2013-12-27 / Wellness

Newport Fire Incident Run Report

During the period from Monday, Dec. 16 through Sunday, Dec. 22 the Newport Fire Department responded to a total of 109 calls. Of those, 60 were emergency medical calls, resulting in 50 patients being transported to the hospital.

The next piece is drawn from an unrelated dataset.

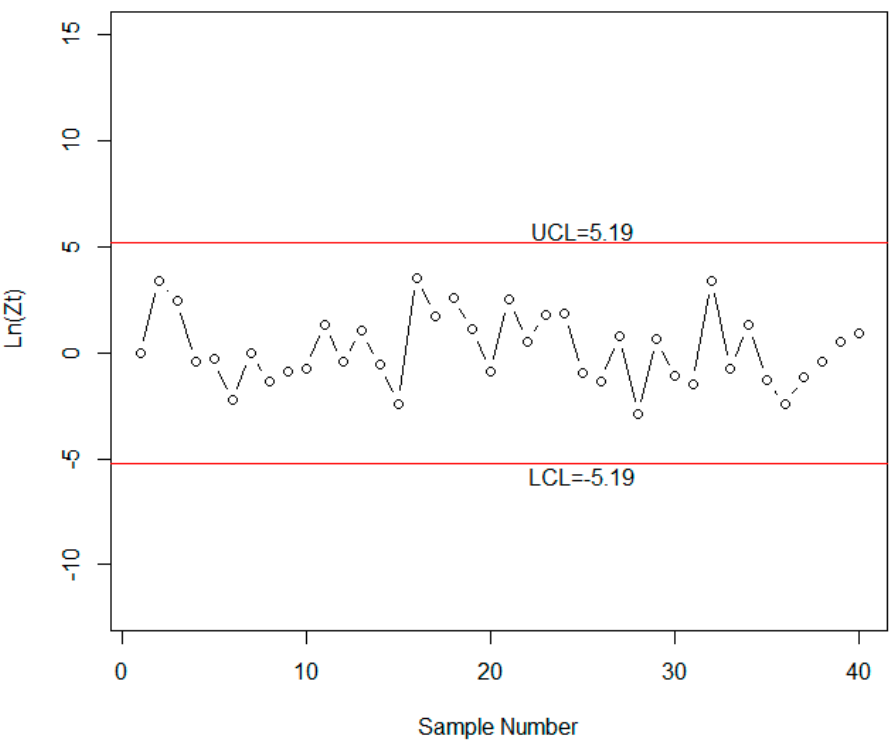
Figure 2. The existing chart for the simulated data.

Additionally, 3 patients refused aid once EMS arrived on the scene.

Fire apparatus was used for 109 responses: • Station 1 - Headquarters/Rescue1 and 3 responded to 50 calls • Station 1 - Engine 1 and 6 responded to 38 calls • Station 2 - Old Fort Road Rescue 2 responded to 15 calls • Station 2 - Old Fort Road Engine 2 responded to 11 calls • Station 5 - Touro Street/Engine 3 and 5 responded to 30 calls

Specific situations fire apparatus was used for include:

1 - Cooking fire

1 - Smoke scare

3 - Electrical wiring, equipment problem

2- Lockouts

3 - Carbon monoxide detector activation

2 - Assist public calls

11 - Fire alarm soundings

- no fire

11 - Fire alarm malfunctions

- no fire

46- Engine assist on EMS call

In the category of fire prevention, the department performed 12 smoke alarm / CO inspections prior to property sales, 15 life safety / site inspections, 4 fire system plan reviews, and conducted 1 propane tank installation inspection.

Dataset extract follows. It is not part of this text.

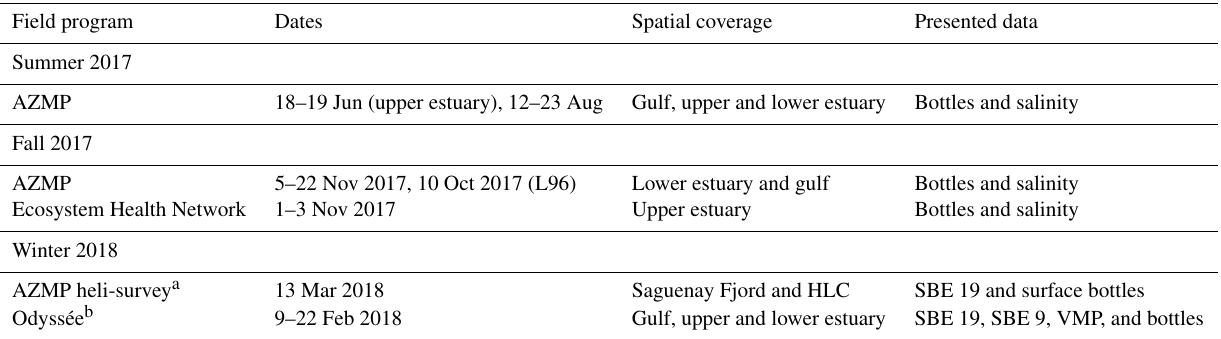
Table 1. Overview of measurement campaigns. All campaigns included CTD profiling with pumped Sea-Bird instruments (SBE 9 and/or SBE 19plus V2). Bottles provided in situ nutrients concentrations, in particular nitrate. We present phosphate and silicate only during winter. The accuracy of the SBE 19’s temperature and conductivity was 0.005 ◦ C and 0.0005Sm − 1 . For the SBE 9 and SBE 3F–SBE 4-C on board the VMP, the accuracy of temperature and conductivity was 0.001 ◦ C and 0.0003Sm − 1 . The accuracy of the pressure sensors was 0.015% of the full scale for the SBE 9 and 0.1% for the SBE 19 and VMP.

FIRE PREVENTION MESSAGE: Carbon monoxide (CO) is a deadly, colorless, odorless, poisonous gas. It is produced by the incomplete burning of various fuels, including coal, wood, charcoal, oil, kerosene, propane, and natural gas. Faulty, improperly used, or incorrectly-vented fuel-burning appliances such as furnaces, stoves, water heaters, and fireplaces are often the cause of elevated levels of CO in the home. The initial symptoms of low to moderate CO poisoning are similar to the flu (but without the fever). They include headache, fatigue, shortness of breath, nausea, and dizziness. High level CO poisoning results in progressively more severe symptoms, including mental confusion, vomiting, loss of muscular coordination, loss of consciousness, and ultimately death. Every home should have a working CO detector installed outside of the bedrooms on each sleeping level. If the detector sounds, leave the house immediately and call 911.